In early February 2012, in his office in Ivano-Frankivsk, Voichenko was handed a copy of a lawsuit filed by Lutsenko in a U.S. federal court. Prosecutor General Viktor Pshonka, several of his subordinates, and Voichenko are defendants in the new case.

VLADYSLAV HRYSHCHENKO

Previous position: head of the Directorate for Crime Detection, Prosecutor General’s Office

New position: Deputy Prosecutor of Ivano-Frankivsk Oblast

The media call Hryshchenko Kalifitsky's right-hand man. Hryshchenko has followed his boss everywhere since they  met in Kyiv. When Kalifitsky was promoted to the head of the Chief Investigation Directorate in the Prosecutor General’s Office, Hryshchenko was appointed head of the Directorate for Crime Detection there. The Hryshchenko-Kalifitsky duo was actively involved in producing cases against Tymoshenko and Lutsenko. When Kalifitsky was moved to Ivano-Frankivsk, Hryshchenko followed him a short time later, on October 20, 2011.

OLEKSANDR NECHVOHLOD

Previous position: investigator in the Prosecutor General’s Office

New position: Deputy Prosecutor in Chernihiv Oblast

Nechvohlod's career rose rapidly on a crest of political cases. When materials about a beating of MP Oles Doniy in the Verkhovna Rada during the ratification of the Kharkiv Treaties on April 27, 2010, reached his office, he soft-pedalled the matter. He disregarded appeals from Doniy’s legal representatives and refused to open a criminal case against the people who nearly shattered the MP’s skull. His ability to “correctly” react to such situations must have been noticed, and he was transferred from the Kyiv Prosecutor’s Office to the Chief Investigative Directorate in the Prosecutor General’s Office where he was immediately assigned the gas case against Tymoshenko. The former prime minister used Nechvohlod’s discordant-sounding surname to present him in her tweets as the epitome of unscrupulous investigators in the country. He was appointed Deputy Prosecutor of Chernihiv Oblast a short time after Tymoshenko’s guilty verdict was delivered, on December 23, 2011.

MYKOLA HRABYK

Previous position: investigator in the Security Service of Ukraine

New position: chief of the Department of Investigations in the Kharkiv Office of the SBU

Hrabyk was actively involved in investigations linked to the trials against ex-top manager of Naftohaz Ihor Didenko and ex-chief of the Customs Service Anatoliy Makarenko.
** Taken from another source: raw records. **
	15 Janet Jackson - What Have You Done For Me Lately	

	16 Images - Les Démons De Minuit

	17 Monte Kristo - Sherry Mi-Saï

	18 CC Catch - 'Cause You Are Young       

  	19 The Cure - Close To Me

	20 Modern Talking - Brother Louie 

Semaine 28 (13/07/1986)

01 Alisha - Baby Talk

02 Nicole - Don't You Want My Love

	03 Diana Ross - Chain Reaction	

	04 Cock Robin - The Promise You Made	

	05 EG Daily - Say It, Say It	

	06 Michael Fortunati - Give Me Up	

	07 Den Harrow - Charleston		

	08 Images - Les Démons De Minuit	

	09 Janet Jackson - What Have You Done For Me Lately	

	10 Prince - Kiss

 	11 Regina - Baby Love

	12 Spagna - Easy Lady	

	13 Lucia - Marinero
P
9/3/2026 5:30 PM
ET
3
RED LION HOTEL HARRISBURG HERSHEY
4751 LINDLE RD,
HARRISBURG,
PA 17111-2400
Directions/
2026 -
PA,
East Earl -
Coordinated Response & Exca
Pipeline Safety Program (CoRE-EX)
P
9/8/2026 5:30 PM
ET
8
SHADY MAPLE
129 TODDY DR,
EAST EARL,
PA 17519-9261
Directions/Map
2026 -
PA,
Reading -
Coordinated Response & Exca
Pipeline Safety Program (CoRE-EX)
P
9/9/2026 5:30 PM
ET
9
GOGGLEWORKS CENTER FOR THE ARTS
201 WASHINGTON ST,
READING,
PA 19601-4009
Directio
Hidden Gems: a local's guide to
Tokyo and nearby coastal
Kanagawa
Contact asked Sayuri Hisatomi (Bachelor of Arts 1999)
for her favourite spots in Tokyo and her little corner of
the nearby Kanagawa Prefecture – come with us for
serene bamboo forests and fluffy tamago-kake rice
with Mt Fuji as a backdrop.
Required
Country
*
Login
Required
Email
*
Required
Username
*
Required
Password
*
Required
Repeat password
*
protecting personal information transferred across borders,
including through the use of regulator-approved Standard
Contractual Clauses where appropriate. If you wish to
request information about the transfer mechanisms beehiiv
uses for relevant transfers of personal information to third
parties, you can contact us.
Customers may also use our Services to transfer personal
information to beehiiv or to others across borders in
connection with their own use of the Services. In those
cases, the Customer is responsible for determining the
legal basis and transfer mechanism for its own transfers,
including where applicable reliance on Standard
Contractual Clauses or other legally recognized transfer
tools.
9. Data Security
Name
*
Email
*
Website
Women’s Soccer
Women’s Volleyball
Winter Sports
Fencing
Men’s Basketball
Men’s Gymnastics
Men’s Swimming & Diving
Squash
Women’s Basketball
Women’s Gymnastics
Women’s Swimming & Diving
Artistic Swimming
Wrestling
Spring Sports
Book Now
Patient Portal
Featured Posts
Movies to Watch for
He was later directly responsible for directing investigative actions in the gas case against Tymoshenko. Hrabyk was promoted to Major of Justice after the Didenko case. The president awarded him with the For Courage order, 3rd degree, on Independence Day. A short time after the verdict in the Tymoshenko case was issued, he was appointed chief of the Department of Investigations in the Kharkiv Office of the SBU.

FORECAST

The Ukrainian Week believes that more figures involved in the trials against ex-government officials are very likely to soon be promoted. These may include the prosecutors in the Tymoshenko case (Lilia Frolova, Mykhailo Shorin, Oleksandr Mykytenko and Andriy Bairachny) and in the Lutsenko case (Viktor Klymenko, Dmytro Loban and Yevhen Zinchenko).